Mycobacterium avium complex (MAC) is a typical intracellular parasite similar to M. tuberculosis and is one of the most important pathogens that coinfects AIDS patients. Attention has been focused on M. avium infection causing immunosuppression of hosts. Specific serotype-subspecies such as 1, -4 or -8 serotypes can be isolated frequently in humans infected with HIV. Furthermore, the prognosis after infection differs depending on the serotype. Serotype-4 in general shows unfavourable prognosis, while serotype-16 yields rapid recovery. Therefore, we have been interested in the immunomodifying activity of the surface glycopeptidolipid (GPL) antigen. However, no information has been available to date dealing on the virulent factor of MAC that is directly related with intracellular bactericidal activity. Recently, we have tried to test the effect of various GPLs purified from MAC on phagocytic processes of human peripheral blood monocytes (PBMC). We have used GPL-coated heat-killed staphylococcal cells to be phagocytosed by PBMC, and phagosome-lysosome fusion (P-L fusion) was estimated by the acridine orange staining of fused vesicles and bacteria.
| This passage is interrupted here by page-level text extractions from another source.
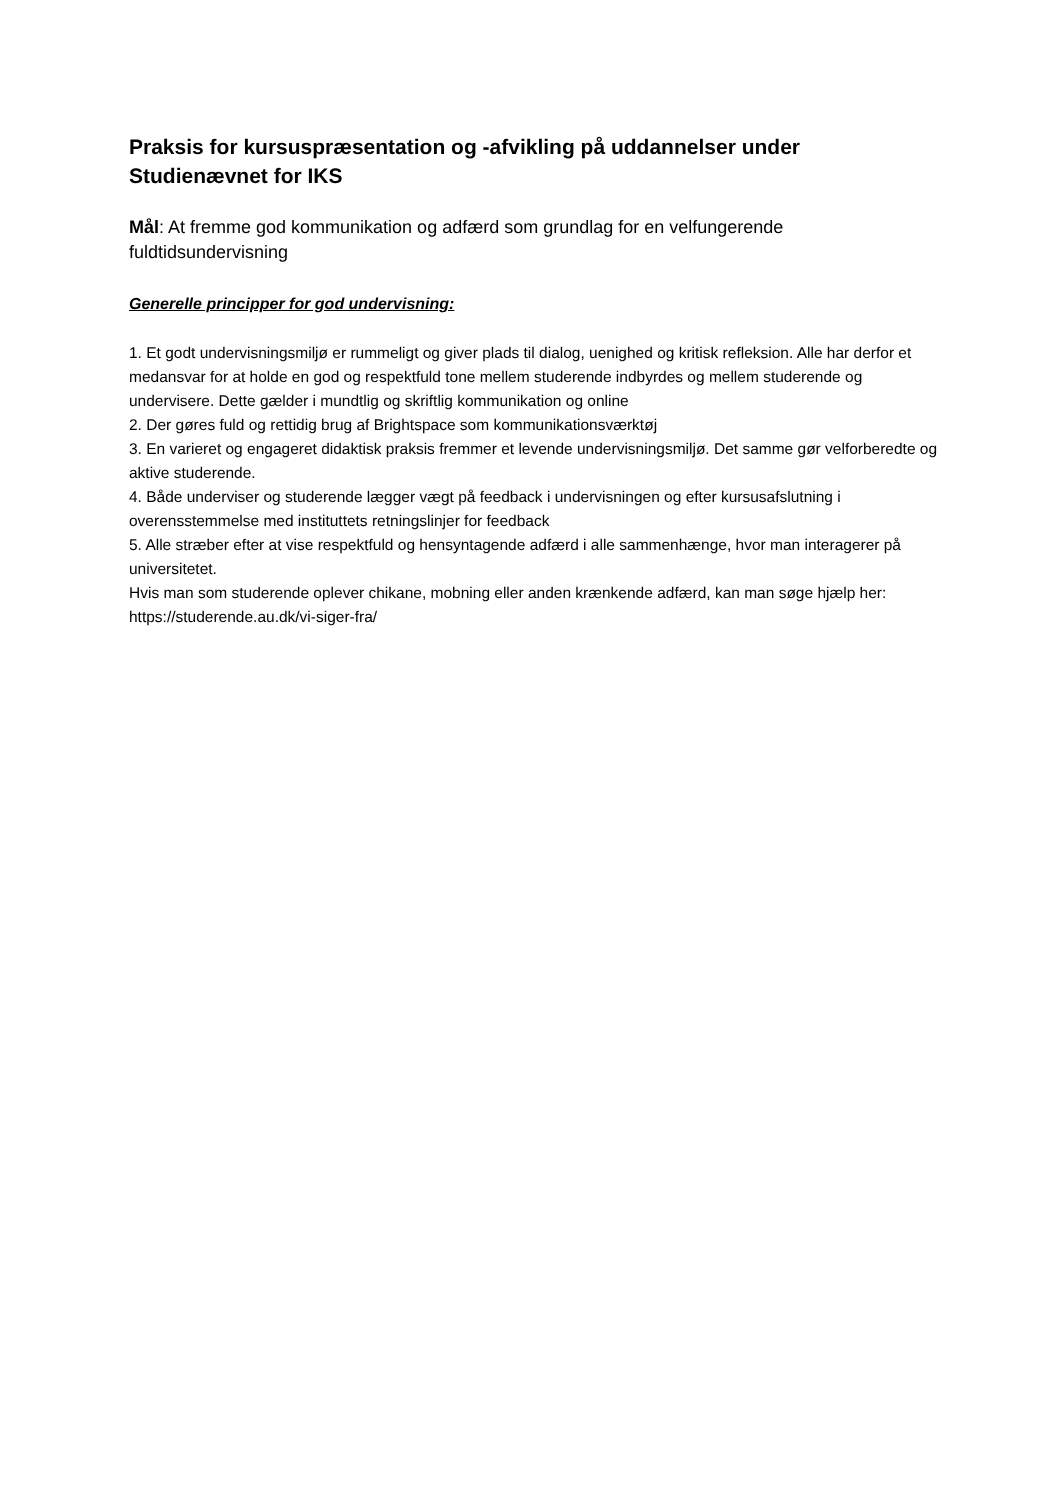Praksis for kursuspræsentation og -afvikling på uddannelser under Studienævnet for IKS
Mål: At fremme god kommunikation og adfærd som grundlag for en velfungerende fuldtidsundervisning
Generelle principper for god undervisning:
1. Et godt undervisningsmiljø er rummeligt og giver plads til dialog, uenighed og kritisk refleksion. Alle har derfor et medansvar for at holde en god og respektfuld tone mellem studerende indbyrdes og mellem studerende og undervisere. Dette gælder i mundtlig og skriftlig kommunikation og online
2. Der gøres fuld og rettidig brug af Brightspace som kommunikationsværktøj
3. En varieret og engageret didaktisk praksis fremmer et levende undervisningsmiljø. Det samme gør velforberedte og aktive studerende.
4. Både underviser og studerende lægger vægt på feedback i undervisningen og efter kursusafslutning i overensstemmelse med instituttets retningslinjer for feedback
5. Alle stræber efter at vise respektfuld og hensyntagende adfærd i alle sammenhænge, hvor man interagerer på universitetet.
Hvis man som studerende oplever chikane, mobning eller anden krænkende adfærd, kan man søge hjælp her: https://studerende.au.dk/vi-siger-fra/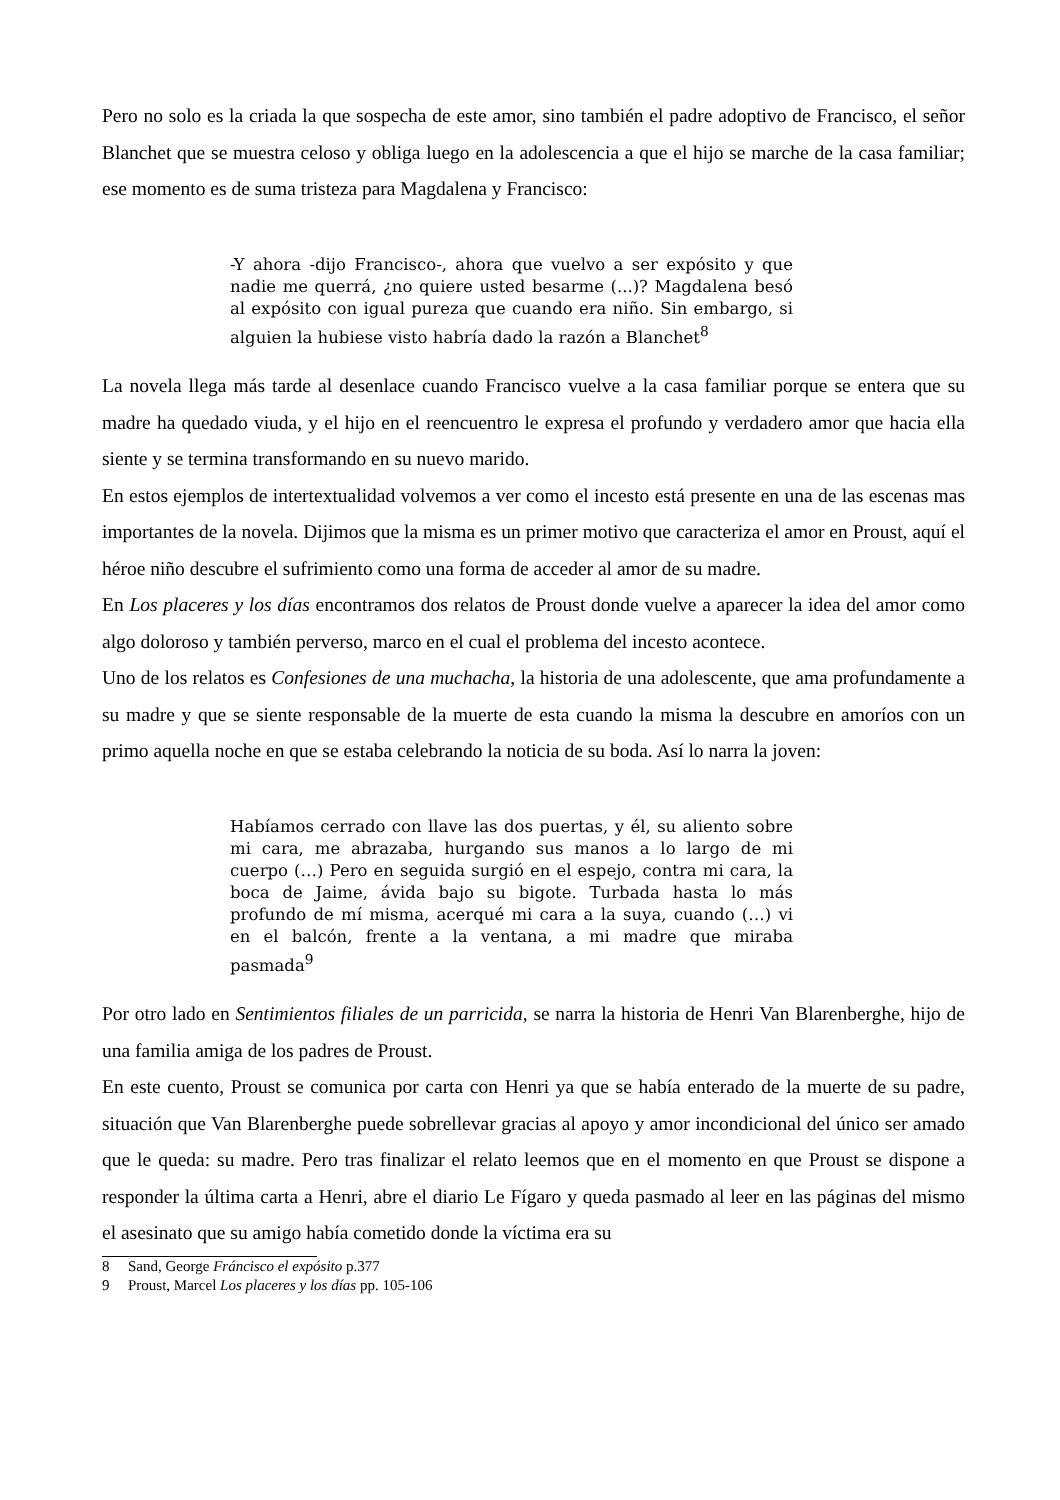Pero no solo es la criada la que sospecha de este amor, sino también el padre adoptivo de Francisco, el señor Blanchet que se muestra celoso y obliga luego en la adolescencia a que el hijo se marche de la casa familiar; ese momento es de suma tristeza para Magdalena y Francisco:
-Y ahora -dijo Francisco-, ahora que vuelvo a ser expósito y que nadie me querrá, ¿no quiere usted besarme (...)? Magdalena besó al expósito con igual pureza que cuando era niño. Sin embargo, si alguien la hubiese visto habría dado la razón a Blanchet<sup>8</sup>
La novela llega más tarde al desenlace cuando Francisco vuelve a la casa familiar porque se entera que su madre ha quedado viuda, y el hijo en el reencuentro le expresa el profundo y verdadero amor que hacia ella siente y se termina transformando en su nuevo marido.
En estos ejemplos de intertextualidad volvemos a ver como el incesto está presente en una de las escenas mas importantes de la novela. Dijimos que la misma es un primer motivo que caracteriza el amor en Proust, aquí el héroe niño descubre el sufrimiento como una forma de acceder al amor de su madre.
En Los placeres y los días encontramos dos relatos de Proust donde vuelve a aparecer la idea del amor como algo doloroso y también perverso, marco en el cual el problema del incesto acontece.
Uno de los relatos es Confesiones de una muchacha, la historia de una adolescente, que ama profundamente a su madre y que se siente responsable de la muerte de esta cuando la misma la descubre en amoríos con un primo aquella noche en que se estaba celebrando la noticia de su boda. Así lo narra la joven:
Habíamos cerrado con llave las dos puertas, y él, su aliento sobre mi cara, me abrazaba, hurgando sus manos a lo largo de mi cuerpo (…) Pero en seguida surgió en el espejo, contra mi cara, la boca de Jaime, ávida bajo su bigote. Turbada hasta lo más profundo de mí misma, acerqué mi cara a la suya, cuando (…) vi en el balcón, frente a la ventana, a mi madre que miraba pasmada<sup>9</sup>
Por otro lado en Sentimientos filiales de un parricida, se narra la historia de Henri Van Blarenberghe, hijo de una familia amiga de los padres de Proust.
En este cuento, Proust se comunica por carta con Henri ya que se había enterado de la muerte de su padre, situación que Van Blarenberghe puede sobrellevar gracias al apoyo y amor incondicional del único ser amado que le queda: su madre. Pero tras finalizar el relato leemos que en el momento en que Proust se dispone a responder la última carta a Henri, abre el diario Le Fígaro y queda pasmado al leer en las páginas del mismo el asesinato que su amigo había cometido donde la víctima era su
8 Sand, George Fráncisco el expósito p.377
9 Proust, Marcel Los placeres y los días pp. 105-106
Results showed strong promotion of phagocytosis and marked inhibition of P-L fusion by serotype-4 GPL, while neither promotion of phagocytosis nor inhibition of P-L fusion in phagocytic cells were shown by serotype-16 GPL. Serotype-8 GPL showed concomitant stimulation of both phagocytosis and P-L fusion. These effects may be due to some unknown interaction between specific carbohydrate chain and organella membranes and serotype-4 GPL may be one of the possible virulent factors in MAC. Comparison with known possible virulent factors such as trehalose 6,6'-dimycolate (TDM), trehalose 6-monomycolate (TMM), glucose 6-monomycolate (GM) or sulfatide was also reported.